Her claim that the representation made to her that the preferred stock was not salable’at par was false; and that it induced her to consent to the 1915 decree is also unfounded. It is quite apparent that the six per cent preferred which the trust owned at that time was not salable at par except as it was forced on the people who sought an interest in the corporation for reasons that would not influence purchasers in the open market.

The exchange of stock in 1915 was found by the court to be in the best interests of the trust and the only practical solution of the disposition of the preferred stock without destructive sacrifice. It can scarcely be contended then that the court had not the power to authorize the exchange. Mayall v. Mayall, 63 Minn. 511, 65 N. W. 942. Upon competent disinterested advice Mrs. Emmet consented to and requested the supplemental decree approving the transaction. The trial court found that she and the court -were fully advised of all the ramifications of the deal and of the trustees’ interest as they might be affected thereby. There is now no transcript of what was presented to the court, .but the record tends to show that it had before it the plan in detail. Mrs. Emmet’s relation to the situation was such that she could hardly be ignorant of the terms of the plan. It appears to have been formulated in a document and studied by all those interested. Further, the court found that she did not rely on representations made to her by either of the trustees but sought and obtained competent advice elsewhere. All of these findings are fully justified by the record. Obviously the transaction was in the best interests of the trust, and time has demonstrated its wisdom. The arrangement contemplated that the two women or their successors in interest would become the owners of the building clear of all superior interests except the ground lease.
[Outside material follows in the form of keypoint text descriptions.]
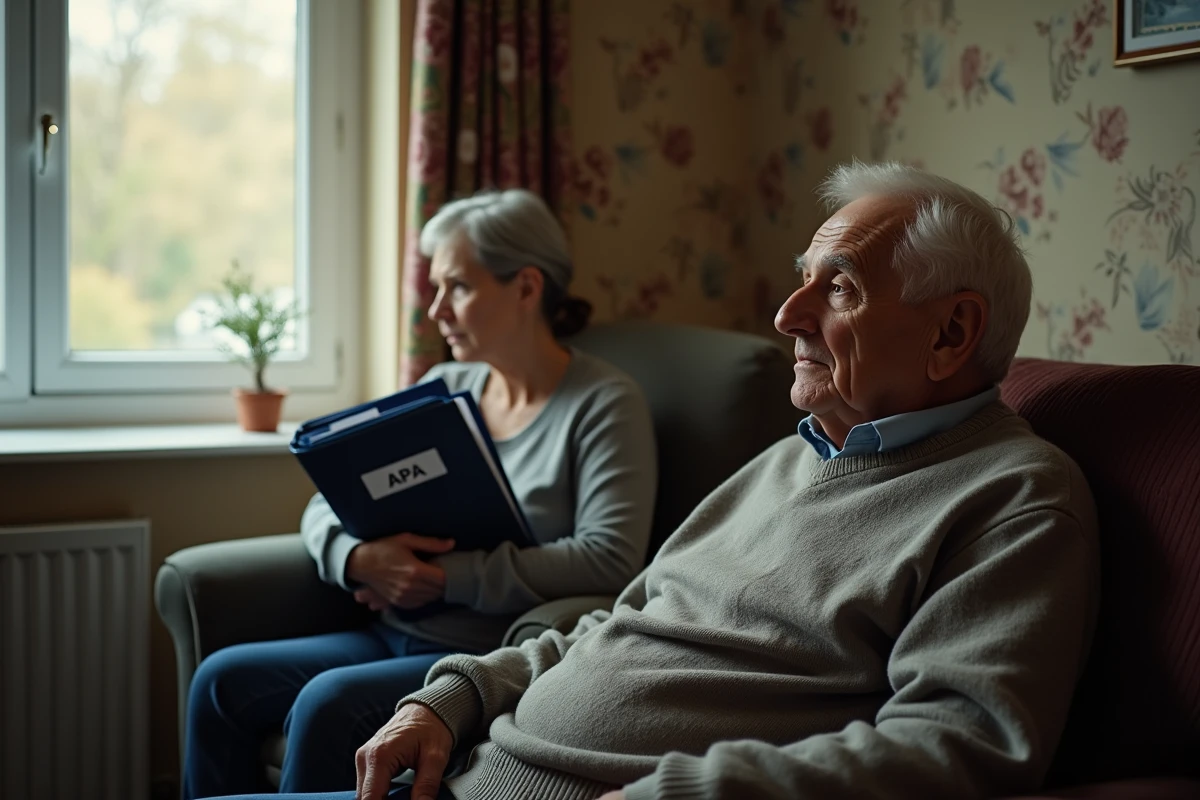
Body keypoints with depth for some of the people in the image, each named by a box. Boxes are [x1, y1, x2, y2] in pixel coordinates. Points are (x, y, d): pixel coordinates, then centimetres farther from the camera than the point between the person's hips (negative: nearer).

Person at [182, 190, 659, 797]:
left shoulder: (604, 404, -6)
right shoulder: (445, 387, 12)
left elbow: (609, 560, -20)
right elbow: (326, 507, 11)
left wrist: (446, 575, -21)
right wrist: (358, 558, -14)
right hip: (397, 638, 7)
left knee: (328, 703, -27)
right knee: (222, 679, -8)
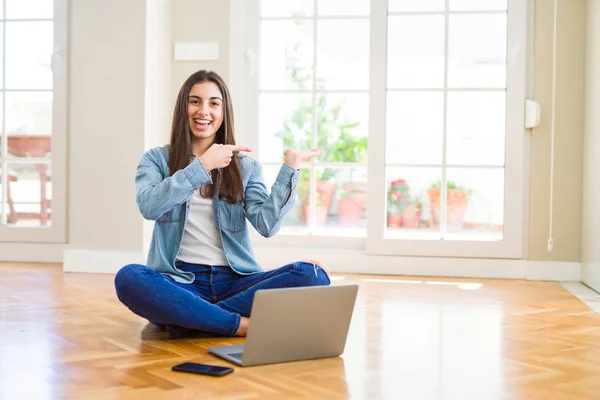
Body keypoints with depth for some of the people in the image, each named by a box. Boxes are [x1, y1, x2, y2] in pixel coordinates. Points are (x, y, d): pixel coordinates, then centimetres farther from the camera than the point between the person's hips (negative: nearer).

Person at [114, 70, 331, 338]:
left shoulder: (245, 167, 14)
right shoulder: (156, 160, 10)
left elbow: (267, 225, -2)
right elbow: (148, 206, -11)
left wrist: (289, 168, -7)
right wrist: (202, 166, -14)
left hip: (234, 281, 2)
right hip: (180, 282, -2)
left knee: (314, 275, -24)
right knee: (128, 278, -35)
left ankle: (191, 318, -23)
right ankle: (242, 324, -26)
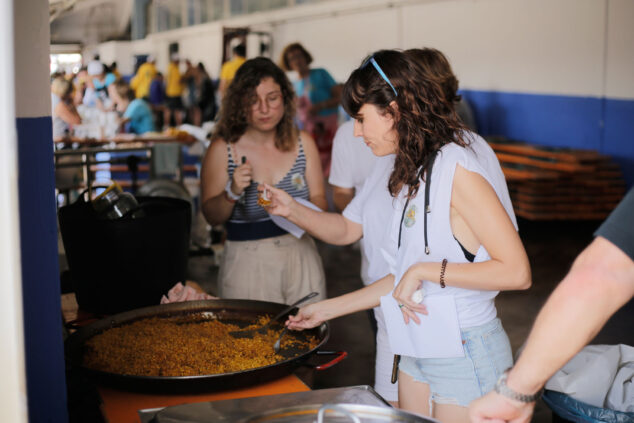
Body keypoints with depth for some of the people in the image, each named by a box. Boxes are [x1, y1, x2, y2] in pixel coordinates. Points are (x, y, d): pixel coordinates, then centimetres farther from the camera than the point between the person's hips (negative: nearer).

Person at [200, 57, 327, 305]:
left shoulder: (303, 143, 3)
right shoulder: (222, 149, -5)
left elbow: (319, 199, 8)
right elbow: (211, 216, -2)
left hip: (300, 255, 3)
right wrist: (232, 192, -21)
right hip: (246, 263, -2)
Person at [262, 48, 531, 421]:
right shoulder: (412, 171, 9)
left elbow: (517, 272, -22)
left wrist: (426, 270, -21)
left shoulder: (458, 167, -17)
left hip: (466, 354, -8)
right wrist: (329, 309, 14)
The building had cost $500,000 at a time when building costs were low. Their investment in it was little more than half its cost; they had a tenant which appeared to be responsible and permanent. But Mrs. Emmet argues that in 1922 the trust could have realized cash for the preferred. This seems improbable. Had not the common stockholders been loaded up with the preferred and the corporation with the obligation to dispose of it by the 1915 deal, it is altogether unlikely that they would have consented to the change in the character of the preferred which made it marketable or redeemable in cash. Mrs. Emmet herself thought the seven per cent preferred was preferable to cash.

Nor was it reprehensible for the trustees to retain the building company stock. The court justifiably found that it could not have been sold except at a price below its intrinsic value.
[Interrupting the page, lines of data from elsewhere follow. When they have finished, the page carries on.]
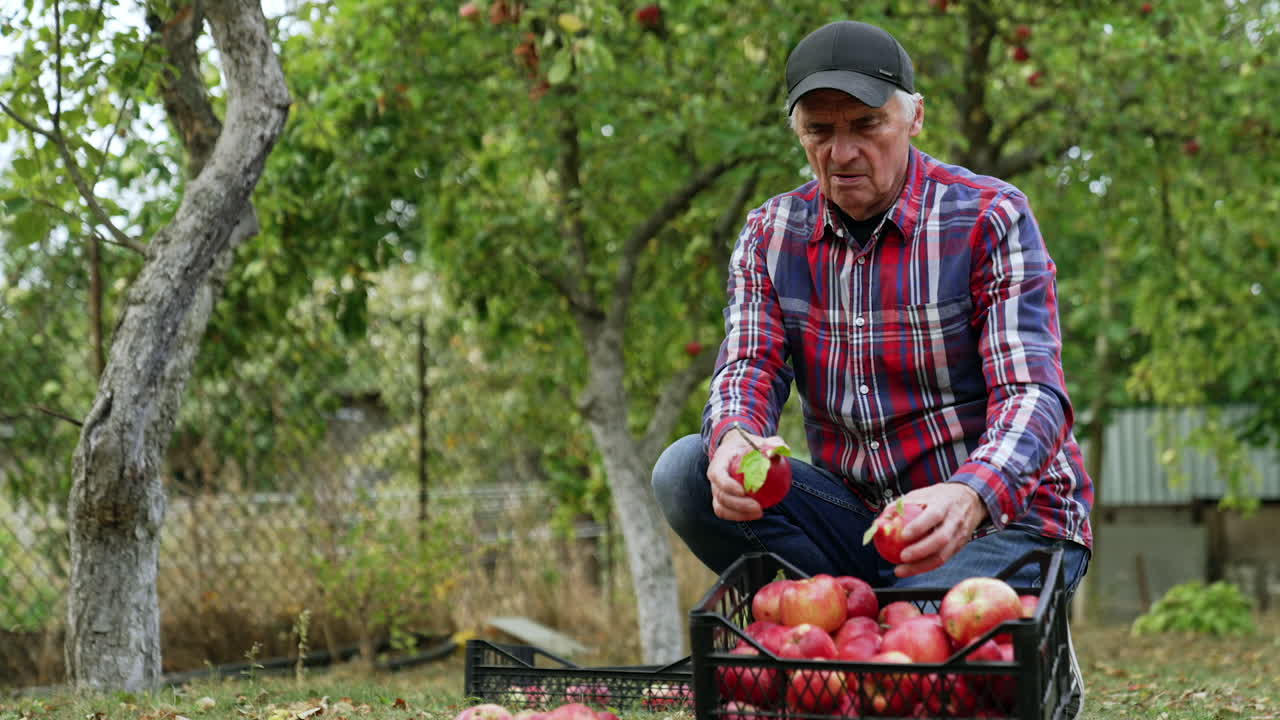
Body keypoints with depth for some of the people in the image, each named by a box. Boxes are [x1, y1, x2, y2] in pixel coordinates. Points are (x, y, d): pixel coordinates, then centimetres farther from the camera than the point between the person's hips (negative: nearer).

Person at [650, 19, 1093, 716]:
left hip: (1000, 521, -5)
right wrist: (732, 442, -34)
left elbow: (1032, 391, -21)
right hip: (861, 517, 5)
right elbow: (750, 365, -6)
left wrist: (968, 499, -44)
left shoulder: (989, 218, -12)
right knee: (685, 472, -17)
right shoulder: (771, 234, 4)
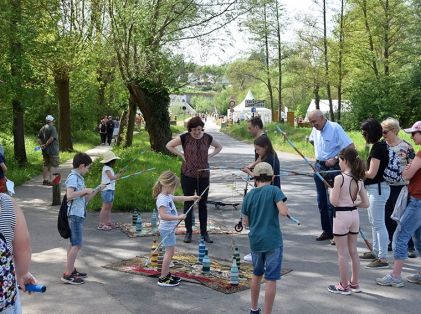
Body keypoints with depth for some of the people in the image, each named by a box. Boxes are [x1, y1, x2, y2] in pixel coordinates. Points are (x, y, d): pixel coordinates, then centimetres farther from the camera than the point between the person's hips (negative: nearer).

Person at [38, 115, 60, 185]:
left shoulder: (42, 129, 11)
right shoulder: (52, 128, -12)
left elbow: (39, 139, 8)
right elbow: (52, 138, -22)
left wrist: (42, 145, 0)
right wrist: (45, 145, -14)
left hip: (45, 151, 7)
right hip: (52, 150, -7)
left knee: (46, 165, 15)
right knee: (53, 165, -2)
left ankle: (45, 180, 18)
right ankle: (51, 180, -5)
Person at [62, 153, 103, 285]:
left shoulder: (79, 178, 15)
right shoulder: (73, 177, -13)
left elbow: (84, 199, 20)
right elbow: (69, 195, -28)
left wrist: (96, 190, 12)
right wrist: (85, 190, -19)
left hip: (78, 214, 10)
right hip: (75, 214, -10)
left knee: (73, 244, 15)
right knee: (77, 244, -10)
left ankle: (71, 270, 24)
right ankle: (67, 275, -8)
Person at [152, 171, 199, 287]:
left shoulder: (168, 196, 8)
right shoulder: (162, 199, -22)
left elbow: (178, 198, 29)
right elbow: (163, 215, -33)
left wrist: (191, 198, 31)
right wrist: (178, 217, -32)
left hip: (170, 228, 10)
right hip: (166, 229, -10)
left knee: (170, 251, 16)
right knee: (169, 252, -6)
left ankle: (166, 274, 26)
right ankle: (163, 279, 0)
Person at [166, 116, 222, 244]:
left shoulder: (207, 138, 1)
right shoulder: (185, 137, -6)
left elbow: (219, 147, 18)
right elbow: (169, 145, 3)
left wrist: (209, 156, 4)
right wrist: (181, 155, -4)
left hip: (203, 175, 2)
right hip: (188, 175, -2)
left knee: (203, 204, 8)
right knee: (188, 203, 5)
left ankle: (204, 232, 16)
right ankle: (188, 232, 14)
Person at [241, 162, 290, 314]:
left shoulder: (249, 195, 4)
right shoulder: (274, 190, -8)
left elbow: (246, 222, 10)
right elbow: (283, 212, -19)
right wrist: (286, 208, 2)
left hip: (255, 241, 5)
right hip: (273, 241, -5)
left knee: (257, 274, 22)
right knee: (271, 279, 1)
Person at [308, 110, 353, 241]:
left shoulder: (335, 128, -16)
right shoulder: (315, 129, 6)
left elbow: (350, 147, -20)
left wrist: (335, 159, -20)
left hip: (333, 167, -8)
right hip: (319, 166, 8)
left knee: (332, 203, -7)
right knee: (321, 201, 13)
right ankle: (327, 231, 24)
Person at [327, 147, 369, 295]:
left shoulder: (339, 178, -17)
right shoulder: (359, 180, 3)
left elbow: (334, 202, -17)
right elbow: (365, 203, 3)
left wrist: (331, 191, 1)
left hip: (341, 216, -7)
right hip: (354, 215, 7)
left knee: (342, 253, 4)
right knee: (353, 251, 17)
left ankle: (344, 286, 13)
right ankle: (355, 283, 27)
By our disposition of the preceding questions it necessarily follows that the other questions discussed by appellants are disposed of against them or become immaterial. We may say that we are impressed by the record with the fairness of the trustees’ conduct toward Mrs. Emmet. Mr. Gordon was evidently moved by sincere consideration for her best interests and was even so generous toward her as to give her a large share of the fees allowed him as trustee.

The orders appealed from are affirmed.